Alzheimer's neuroscientist Karl Herrup once playfully noted that observing Alzheimer's pathology before Alzheimer's dementia is about as meaningful as noting that most people with the disease have gray hair—an example of the logical fallacy of inferring causality from only temporal sequence.^12,13 Variable A appearing before variable B does not make A causal to B, even if someone might facetiously defend against this criticism by arguing that gray hair is a necessary but not sufficient pathogenic mechanism, as might be used in defense of the pathology-is-disease mythology.

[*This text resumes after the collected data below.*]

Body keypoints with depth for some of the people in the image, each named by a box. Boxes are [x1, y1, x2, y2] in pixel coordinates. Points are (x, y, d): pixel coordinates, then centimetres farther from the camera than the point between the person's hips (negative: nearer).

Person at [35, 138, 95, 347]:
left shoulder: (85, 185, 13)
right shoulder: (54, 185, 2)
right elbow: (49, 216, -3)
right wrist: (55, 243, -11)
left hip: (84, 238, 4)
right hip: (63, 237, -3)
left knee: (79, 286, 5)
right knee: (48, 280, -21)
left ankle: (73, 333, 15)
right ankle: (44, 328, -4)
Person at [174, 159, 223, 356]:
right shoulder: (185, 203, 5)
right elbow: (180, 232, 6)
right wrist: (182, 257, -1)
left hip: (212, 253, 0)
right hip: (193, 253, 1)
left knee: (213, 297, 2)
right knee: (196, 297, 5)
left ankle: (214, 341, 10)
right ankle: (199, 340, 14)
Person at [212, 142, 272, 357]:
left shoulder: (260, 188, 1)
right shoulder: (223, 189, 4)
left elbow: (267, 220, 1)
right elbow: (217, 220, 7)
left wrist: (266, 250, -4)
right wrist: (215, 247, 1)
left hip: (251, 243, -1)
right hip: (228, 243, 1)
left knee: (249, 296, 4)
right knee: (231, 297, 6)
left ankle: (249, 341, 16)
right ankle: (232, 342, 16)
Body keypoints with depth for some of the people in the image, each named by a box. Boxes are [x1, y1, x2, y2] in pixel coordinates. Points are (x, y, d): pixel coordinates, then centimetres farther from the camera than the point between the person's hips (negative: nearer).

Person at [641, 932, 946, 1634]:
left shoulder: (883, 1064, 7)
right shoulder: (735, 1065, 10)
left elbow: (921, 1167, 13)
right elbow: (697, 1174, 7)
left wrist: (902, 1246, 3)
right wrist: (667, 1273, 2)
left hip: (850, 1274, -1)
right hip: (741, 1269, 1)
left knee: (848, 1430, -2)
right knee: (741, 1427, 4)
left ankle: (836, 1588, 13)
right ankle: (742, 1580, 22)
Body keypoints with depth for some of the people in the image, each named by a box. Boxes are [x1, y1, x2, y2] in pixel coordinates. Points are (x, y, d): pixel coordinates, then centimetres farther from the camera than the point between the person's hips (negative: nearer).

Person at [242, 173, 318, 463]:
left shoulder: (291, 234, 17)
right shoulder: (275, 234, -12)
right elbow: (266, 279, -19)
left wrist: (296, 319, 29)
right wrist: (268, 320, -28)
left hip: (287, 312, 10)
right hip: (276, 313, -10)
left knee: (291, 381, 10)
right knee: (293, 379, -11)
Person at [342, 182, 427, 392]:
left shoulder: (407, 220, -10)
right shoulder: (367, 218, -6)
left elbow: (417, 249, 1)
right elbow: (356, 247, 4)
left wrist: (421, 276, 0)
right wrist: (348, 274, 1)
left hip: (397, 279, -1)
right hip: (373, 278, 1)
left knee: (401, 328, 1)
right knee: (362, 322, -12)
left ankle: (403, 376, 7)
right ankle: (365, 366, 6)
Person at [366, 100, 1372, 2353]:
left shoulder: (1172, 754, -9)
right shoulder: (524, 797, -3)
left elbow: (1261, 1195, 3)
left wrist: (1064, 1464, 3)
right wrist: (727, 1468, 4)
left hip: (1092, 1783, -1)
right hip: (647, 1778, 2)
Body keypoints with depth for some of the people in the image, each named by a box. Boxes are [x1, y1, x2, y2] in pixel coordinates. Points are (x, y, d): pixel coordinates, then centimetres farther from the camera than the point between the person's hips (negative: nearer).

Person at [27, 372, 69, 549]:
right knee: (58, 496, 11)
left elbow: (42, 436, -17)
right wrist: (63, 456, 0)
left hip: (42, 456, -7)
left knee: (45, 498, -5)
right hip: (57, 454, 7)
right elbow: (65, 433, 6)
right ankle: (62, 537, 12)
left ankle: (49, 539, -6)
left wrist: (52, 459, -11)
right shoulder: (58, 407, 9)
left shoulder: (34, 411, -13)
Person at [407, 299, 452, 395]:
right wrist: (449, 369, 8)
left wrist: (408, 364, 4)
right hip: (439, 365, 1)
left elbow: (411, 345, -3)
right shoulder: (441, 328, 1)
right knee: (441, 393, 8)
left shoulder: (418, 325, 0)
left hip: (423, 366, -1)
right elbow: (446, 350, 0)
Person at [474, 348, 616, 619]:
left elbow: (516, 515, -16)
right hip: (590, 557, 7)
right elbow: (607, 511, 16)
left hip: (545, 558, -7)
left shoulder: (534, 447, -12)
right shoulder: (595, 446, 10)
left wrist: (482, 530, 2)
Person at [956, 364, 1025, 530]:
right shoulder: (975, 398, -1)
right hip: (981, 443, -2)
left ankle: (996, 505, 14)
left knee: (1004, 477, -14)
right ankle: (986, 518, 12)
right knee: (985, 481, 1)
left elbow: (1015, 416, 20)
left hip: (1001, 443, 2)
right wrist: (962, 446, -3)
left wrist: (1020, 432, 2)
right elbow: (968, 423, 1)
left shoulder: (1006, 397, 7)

Pathology preceding disease fulfills only one (temporality) of 9 Bradford Hill criteria required to demonstrate causality. ¹⁴ There is no dose-response effect as more pathology does not mean worse disease (strength of association and biological gradient); no replication of findings across studies (consistency); no distinctive behaviors associated with a given pattern of pathology (specificity); no well-defined, reproducible mechanism linking pathology to neurodegeneration (plausibility); no universal expression of PD when pathology is present or prevention of PD when pathology is absent (coherence); no improvement of PD with removal of pathology (experiment); and no demonstration of a causal relationship between pathology and disease in any other condition (analogy).

The more we equate pathology with pathogenesis, biology, staging, risk, and disease, the more incomprehensible and unproductive our approach to disease modification becomes, and the lower the odds that actual patients will ever benefit –at any age of onset.